**TASK OBJECTIVE:**
Where a picture appears, leave it out, and transcribe all the lines below exactly.

**PROVIDED MATERIAL:**

_____

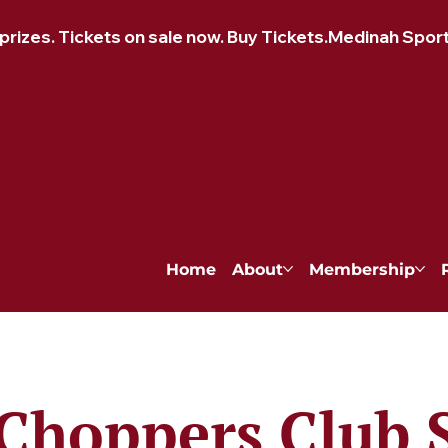
izes. Tickets on sale now. Buy Tickets.
Home
About
Membership
Choppers Club 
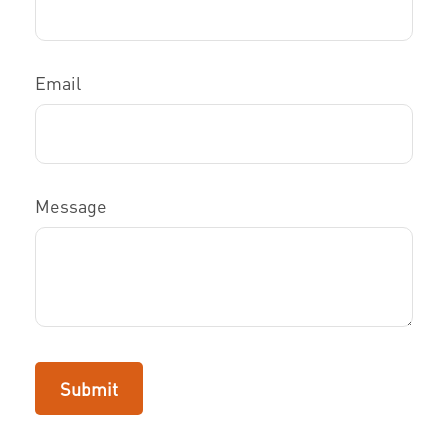
Email
Message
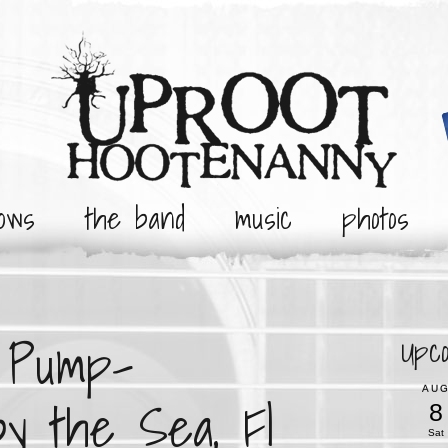
ows
the band
music
photos
e Pump-
Upc
AU
by the Sea, Fl
8
Sat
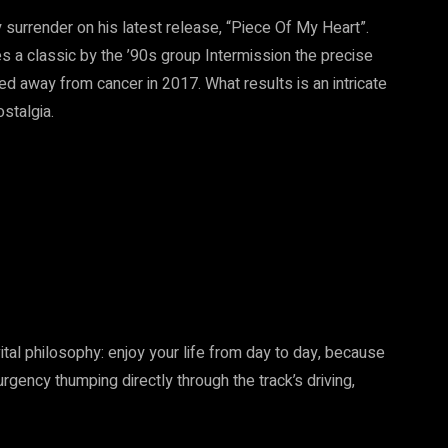
 surrender on his latest release, “Piece Of My Heart”.
 a classic by the ’90s group Intermission the precise
d away from cancer in 2017. What results is an intricate
stalgia.
tal philosophy: enjoy your life from day to day, because
rgency thumping directly through the track’s driving,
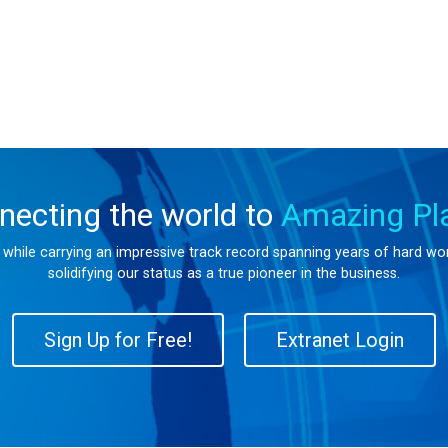
necting the world to
Amazing Pl
s while carrying an impressive track record spanning years of hard w
solidifying our status as a true pioneer in the business.
Sign Up for Free!
Extranet Login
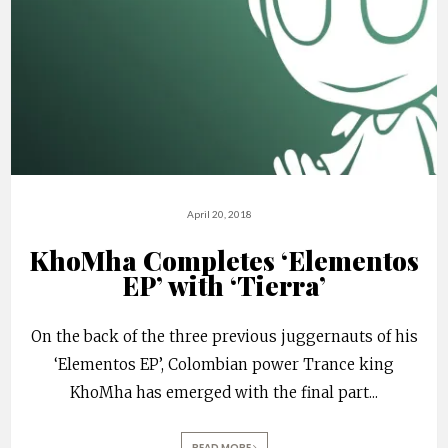
April 20, 2018
KhoMha Completes ‘Elementos
EP’ with ‘Tierra’
On the back of the three previous juggernauts of his
‘Elementos EP’, Colombian power Trance king
KhoMha has emerged with the final part
...
READ MORE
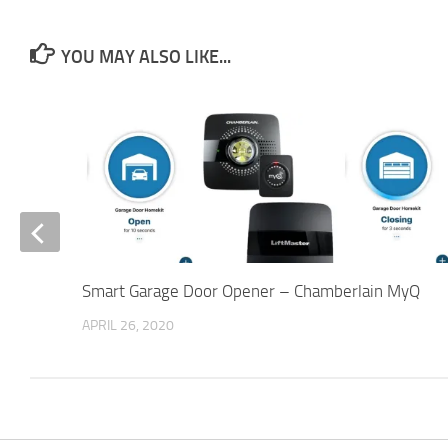
YOU MAY ALSO LIKE...
Smart Garage Door Opener – Chamberlain MyQ
APRIL 26, 2020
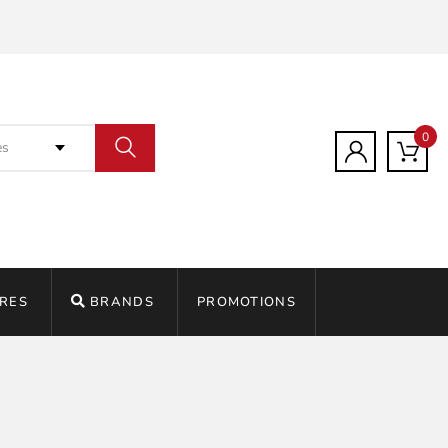
0
es
RES
BRANDS
PROMOTIONS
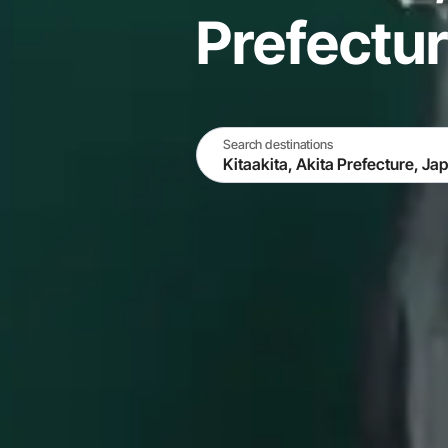
Prefectu
Search destinations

_____

**OUTPUT FOR THIS EXERCISE:**
izes. Tickets on sale now. Buy Tickets.
Home
About
Membership
Choppers Club 
Email
Message
ows
the band
music
photos
e Pump-
Upc
AU
by the Sea, Fl
8
Sat
 surrender on his latest release, “Piece Of My Heart”.
 a classic by the ’90s group Intermission the precise
d away from cancer in 2017. What results is an intricate
stalgia.
tal philosophy: enjoy your life from day to day, because
rgency thumping directly through the track’s driving,
necting the world to
Amazing Pl
s while carrying an impressive track record spanning years of hard w
solidifying our status as a true pioneer in the business.
Sign Up for Free!
Extranet Login
April 20, 2018
KhoMha Completes ‘Elementos
EP’ with ‘Tierra’
On the back of the three previous juggernauts of his
‘Elementos EP’, Colombian power Trance king
KhoMha has emerged with the final part
...
READ MORE
YOU MAY ALSO LIKE...
Smart Garage Door Opener – Chamberlain MyQ
APRIL 26, 2020
0
es
RES
BRANDS
PROMOTIONS
Prefectu
Search destinations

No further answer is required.